(Point-correspondence tracking data)
######
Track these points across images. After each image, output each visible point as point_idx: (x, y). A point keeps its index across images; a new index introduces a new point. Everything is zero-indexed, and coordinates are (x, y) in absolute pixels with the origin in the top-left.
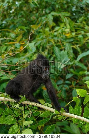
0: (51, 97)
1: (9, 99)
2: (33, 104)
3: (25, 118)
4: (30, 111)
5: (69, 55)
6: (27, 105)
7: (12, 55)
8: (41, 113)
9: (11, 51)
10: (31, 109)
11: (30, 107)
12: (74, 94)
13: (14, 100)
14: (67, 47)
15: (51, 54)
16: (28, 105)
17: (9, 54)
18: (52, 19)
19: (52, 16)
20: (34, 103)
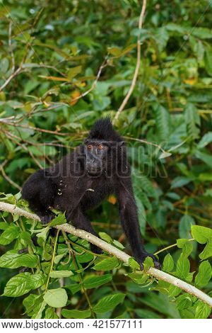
0: (126, 226)
1: (27, 212)
2: (81, 233)
3: (56, 263)
4: (71, 250)
5: (191, 133)
6: (65, 235)
7: (49, 107)
8: (95, 257)
9: (50, 98)
10: (73, 244)
11: (72, 238)
12: (184, 226)
13: (36, 217)
14: (189, 112)
15: (144, 119)
16: (67, 234)
17: (43, 104)
18: (167, 38)
19: (166, 32)
20: (84, 232)
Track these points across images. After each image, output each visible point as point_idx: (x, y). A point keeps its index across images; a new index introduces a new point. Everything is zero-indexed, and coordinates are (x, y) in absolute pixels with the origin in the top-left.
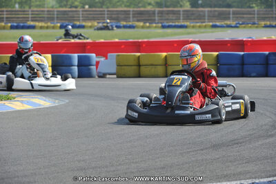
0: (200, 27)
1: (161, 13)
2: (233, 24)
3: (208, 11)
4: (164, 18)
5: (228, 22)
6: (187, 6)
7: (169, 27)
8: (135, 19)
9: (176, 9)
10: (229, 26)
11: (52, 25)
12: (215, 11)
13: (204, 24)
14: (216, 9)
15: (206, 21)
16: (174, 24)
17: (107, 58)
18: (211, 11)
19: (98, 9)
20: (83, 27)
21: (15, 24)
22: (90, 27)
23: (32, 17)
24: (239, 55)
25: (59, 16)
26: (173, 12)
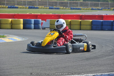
0: (86, 9)
1: (70, 3)
2: (100, 8)
3: (90, 3)
4: (72, 5)
5: (98, 8)
6: (82, 1)
8: (60, 5)
9: (77, 2)
10: (99, 9)
11: (25, 7)
12: (93, 3)
13: (88, 8)
14: (94, 2)
15: (89, 7)
16: (75, 8)
17: (46, 21)
18: (91, 3)
19: (44, 1)
20: (38, 8)
21: (10, 6)
22: (41, 8)
23: (17, 4)
24: (101, 21)
25: (28, 3)
26: (76, 3)
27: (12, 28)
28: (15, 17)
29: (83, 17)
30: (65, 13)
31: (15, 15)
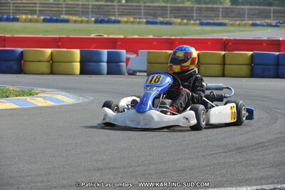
0: (239, 25)
1: (199, 9)
2: (274, 23)
3: (248, 9)
4: (202, 15)
5: (269, 21)
6: (227, 4)
7: (207, 24)
8: (173, 15)
9: (215, 6)
10: (270, 25)
11: (87, 19)
12: (256, 9)
13: (244, 22)
14: (257, 7)
15: (246, 19)
16: (212, 21)
17: (138, 55)
18: (251, 9)
19: (134, 4)
20: (118, 22)
21: (48, 17)
22: (126, 22)
23: (66, 11)
24: (274, 55)
25: (94, 10)
26: (213, 10)
27: (52, 73)
28: (60, 44)
29: (230, 44)
30: (184, 35)
31: (60, 38)
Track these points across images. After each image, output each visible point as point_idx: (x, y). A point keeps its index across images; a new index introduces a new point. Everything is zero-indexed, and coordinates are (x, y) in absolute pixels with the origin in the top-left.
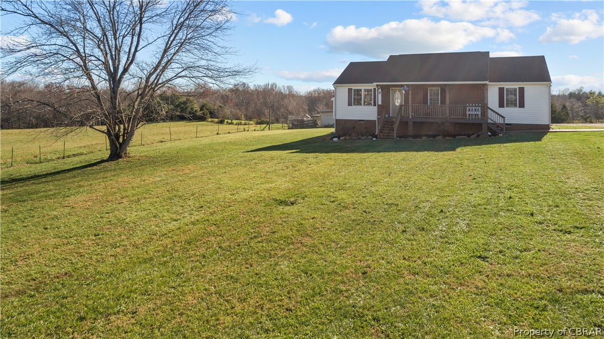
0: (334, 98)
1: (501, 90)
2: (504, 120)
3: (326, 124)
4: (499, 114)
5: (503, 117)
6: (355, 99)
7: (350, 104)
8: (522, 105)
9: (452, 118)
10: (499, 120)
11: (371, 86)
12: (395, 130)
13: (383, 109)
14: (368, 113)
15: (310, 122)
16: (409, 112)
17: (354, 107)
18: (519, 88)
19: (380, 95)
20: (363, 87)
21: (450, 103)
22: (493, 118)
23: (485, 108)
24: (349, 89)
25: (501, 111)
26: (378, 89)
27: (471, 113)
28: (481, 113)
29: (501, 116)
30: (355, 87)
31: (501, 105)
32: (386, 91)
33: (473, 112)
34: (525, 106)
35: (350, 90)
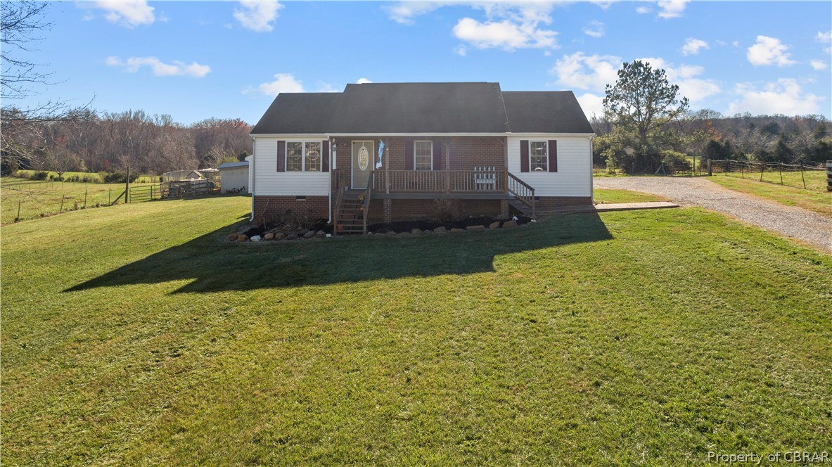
0: (252, 156)
1: (524, 144)
2: (533, 194)
3: (230, 189)
4: (522, 183)
5: (532, 189)
6: (288, 160)
7: (280, 169)
8: (554, 168)
9: (455, 192)
10: (525, 192)
11: (318, 138)
12: (365, 217)
13: (340, 178)
14: (315, 184)
15: (201, 186)
16: (385, 182)
17: (288, 175)
18: (549, 141)
19: (334, 153)
20: (303, 139)
21: (451, 168)
22: (515, 189)
23: (503, 173)
24: (279, 142)
25: (525, 177)
26: (332, 144)
27: (484, 182)
28: (497, 181)
29: (528, 187)
30: (289, 138)
31: (524, 169)
32: (344, 146)
33: (486, 181)
34: (558, 169)
35: (281, 144)
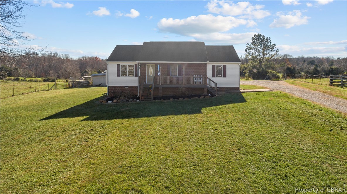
0: (107, 70)
1: (214, 67)
2: (217, 86)
3: (96, 84)
4: (213, 81)
5: (216, 84)
6: (121, 72)
7: (118, 75)
8: (225, 76)
9: (187, 85)
10: (214, 85)
11: (133, 63)
12: (152, 94)
13: (142, 79)
14: (132, 81)
15: (84, 83)
16: (159, 81)
17: (121, 78)
18: (223, 65)
19: (140, 69)
20: (127, 64)
21: (185, 76)
22: (210, 84)
23: (205, 78)
24: (117, 65)
25: (214, 79)
26: (139, 66)
27: (198, 81)
28: (203, 81)
29: (215, 83)
30: (122, 63)
31: (214, 76)
32: (143, 67)
33: (199, 80)
34: (227, 76)
35: (118, 66)
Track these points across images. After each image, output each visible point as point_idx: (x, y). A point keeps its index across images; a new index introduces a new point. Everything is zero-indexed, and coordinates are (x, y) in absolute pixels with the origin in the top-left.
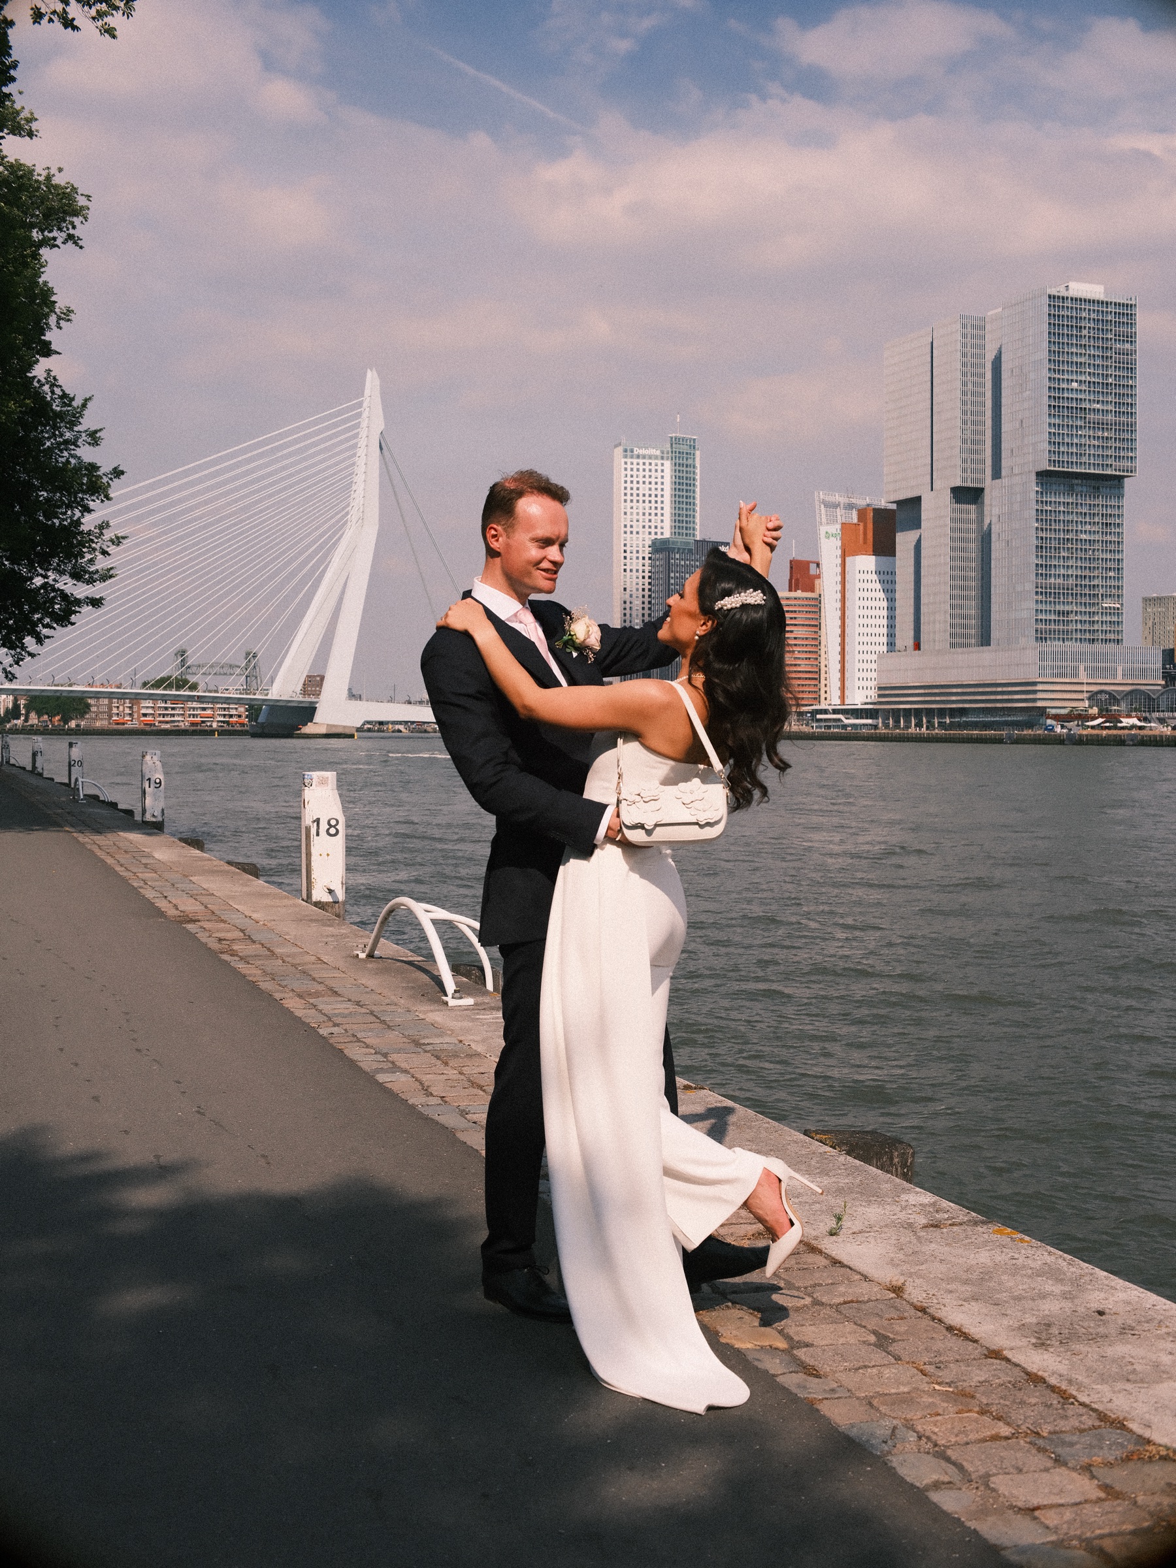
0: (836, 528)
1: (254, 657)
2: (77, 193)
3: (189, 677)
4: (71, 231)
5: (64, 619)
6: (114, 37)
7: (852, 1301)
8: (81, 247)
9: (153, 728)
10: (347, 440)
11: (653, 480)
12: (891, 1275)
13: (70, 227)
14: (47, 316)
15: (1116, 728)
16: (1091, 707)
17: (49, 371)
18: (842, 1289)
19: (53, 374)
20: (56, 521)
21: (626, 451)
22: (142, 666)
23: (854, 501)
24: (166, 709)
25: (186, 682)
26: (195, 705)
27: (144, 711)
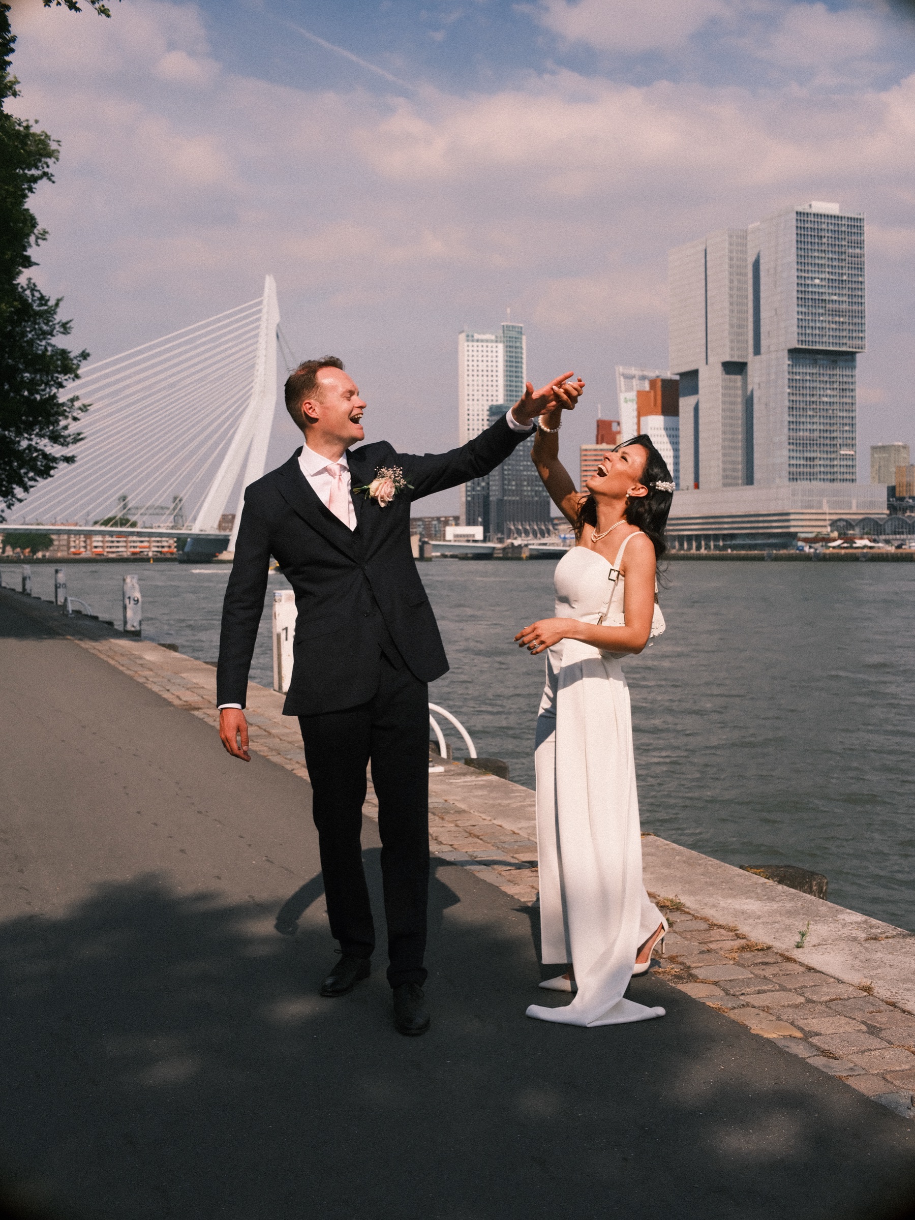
######
◆ **Task goal**: Reproduce all of the material above line for line, without altering any character. Omit the picture lines from your output.

◆ **Task result**:
Track these points across images. After each image, output each visible point as point_idx: (x, y). A point keeps its index across images; a new index introduces a new point. Everything is zero-indexed, and coordinates are (x, y) in absolute pixels with the origin in the top-left.
0: (51, 97)
1: (9, 99)
2: (33, 104)
3: (25, 118)
4: (30, 111)
5: (69, 55)
6: (27, 105)
7: (12, 55)
8: (41, 113)
9: (11, 51)
10: (31, 109)
11: (30, 107)
12: (74, 94)
13: (14, 100)
14: (67, 47)
15: (51, 54)
16: (28, 105)
17: (9, 54)
18: (52, 19)
19: (52, 16)
20: (34, 103)
0: (126, 226)
1: (27, 212)
2: (81, 233)
3: (56, 263)
4: (71, 250)
5: (191, 133)
6: (65, 235)
7: (49, 107)
8: (95, 257)
9: (50, 98)
10: (73, 244)
11: (72, 238)
12: (184, 226)
13: (36, 217)
14: (189, 112)
15: (144, 119)
16: (67, 234)
17: (43, 104)
18: (167, 38)
19: (166, 32)
20: (84, 232)
Track these points across images. After each image, output each visible point as point_idx: (x, y). A point keeps its index across images; a new index introduces a new point. Everything is zero-indexed, and coordinates are (x, y) in absolute pixels with the origin in the top-left.
0: (200, 27)
1: (161, 13)
2: (233, 24)
3: (208, 11)
4: (164, 18)
5: (228, 22)
6: (187, 6)
7: (169, 27)
8: (135, 19)
9: (176, 9)
10: (229, 26)
11: (52, 25)
12: (215, 11)
13: (204, 24)
14: (216, 9)
15: (206, 21)
16: (174, 24)
17: (107, 58)
18: (211, 11)
19: (98, 9)
20: (83, 27)
21: (15, 24)
22: (90, 27)
23: (32, 17)
24: (239, 55)
25: (59, 16)
26: (173, 12)
0: (86, 9)
1: (70, 3)
2: (100, 8)
3: (90, 3)
4: (72, 5)
5: (98, 8)
6: (82, 1)
8: (60, 5)
9: (77, 2)
10: (99, 9)
11: (25, 7)
12: (93, 3)
13: (88, 8)
14: (94, 2)
15: (89, 7)
16: (75, 8)
17: (46, 21)
18: (91, 3)
19: (44, 1)
20: (38, 8)
21: (10, 6)
22: (41, 8)
23: (17, 4)
24: (101, 21)
25: (28, 3)
26: (76, 3)
27: (12, 28)
28: (15, 17)
29: (83, 17)
30: (65, 13)
31: (15, 15)
0: (239, 25)
1: (199, 9)
2: (274, 23)
3: (248, 9)
4: (202, 15)
5: (269, 21)
6: (227, 4)
7: (207, 24)
8: (173, 15)
9: (215, 6)
10: (270, 25)
11: (87, 19)
12: (256, 9)
13: (244, 22)
14: (257, 7)
15: (246, 19)
16: (212, 21)
17: (138, 55)
18: (251, 9)
19: (134, 4)
20: (118, 22)
21: (48, 17)
22: (126, 22)
23: (66, 11)
24: (274, 55)
25: (94, 10)
26: (213, 10)
27: (52, 73)
28: (60, 44)
29: (230, 44)
30: (184, 35)
31: (60, 38)
Track these points across images. After each image, output each visible point as point_idx: (x, y). A point keeps its index across images; a new index introduces a new point. Everything is zero-indexed, and coordinates are (x, y) in absolute pixels with the origin in the top-left.
0: (334, 98)
1: (501, 90)
2: (504, 120)
3: (326, 124)
4: (499, 114)
5: (503, 117)
6: (355, 99)
7: (350, 104)
8: (522, 105)
9: (452, 118)
10: (499, 120)
11: (371, 86)
12: (395, 130)
13: (383, 109)
14: (368, 113)
15: (310, 122)
16: (409, 112)
17: (354, 107)
18: (519, 88)
19: (380, 95)
20: (363, 87)
21: (450, 103)
22: (493, 118)
23: (485, 108)
24: (349, 89)
25: (501, 111)
26: (378, 89)
27: (471, 113)
28: (481, 113)
29: (501, 116)
30: (355, 87)
31: (501, 105)
32: (386, 91)
33: (473, 112)
34: (525, 106)
35: (350, 90)
0: (252, 156)
1: (524, 144)
2: (533, 194)
3: (230, 189)
4: (522, 183)
5: (532, 189)
6: (288, 160)
7: (280, 169)
8: (554, 168)
9: (455, 192)
10: (525, 192)
11: (318, 138)
12: (365, 217)
13: (340, 178)
14: (315, 184)
15: (201, 186)
16: (385, 182)
17: (288, 175)
18: (549, 141)
19: (334, 153)
20: (303, 139)
21: (451, 168)
22: (515, 189)
23: (503, 173)
24: (279, 142)
25: (525, 177)
26: (332, 144)
27: (484, 182)
28: (497, 181)
29: (528, 187)
30: (289, 138)
31: (524, 169)
32: (344, 146)
33: (486, 181)
34: (558, 169)
35: (281, 144)
0: (107, 70)
1: (214, 67)
2: (217, 86)
3: (96, 84)
4: (213, 81)
5: (216, 84)
6: (121, 72)
7: (118, 75)
8: (225, 76)
9: (187, 85)
10: (214, 85)
11: (133, 63)
12: (152, 94)
13: (142, 79)
14: (132, 81)
15: (84, 83)
16: (159, 81)
17: (121, 78)
18: (223, 65)
19: (140, 69)
20: (127, 64)
21: (185, 76)
22: (210, 84)
23: (205, 78)
24: (117, 65)
25: (214, 79)
26: (139, 66)
27: (198, 81)
28: (203, 81)
29: (215, 83)
30: (122, 63)
31: (214, 76)
32: (143, 67)
33: (199, 80)
34: (227, 76)
35: (118, 66)
Track these points across images. After each image, output each visible point as point_idx: (x, y). A point keeps its index across images; a new index introduces a new point. Everything is zero-indexed, and coordinates are (x, y) in absolute pixels with the origin in the top-left.
0: (836, 528)
1: (254, 657)
2: (77, 193)
3: (189, 677)
4: (71, 231)
5: (64, 619)
6: (114, 37)
7: (852, 1301)
8: (81, 247)
9: (153, 728)
10: (347, 440)
11: (653, 480)
12: (891, 1275)
13: (70, 227)
14: (47, 316)
15: (1116, 728)
16: (1091, 707)
17: (49, 371)
18: (842, 1289)
19: (53, 374)
20: (56, 521)
21: (626, 451)
22: (142, 666)
23: (854, 501)
24: (166, 709)
25: (186, 682)
26: (195, 705)
27: (144, 711)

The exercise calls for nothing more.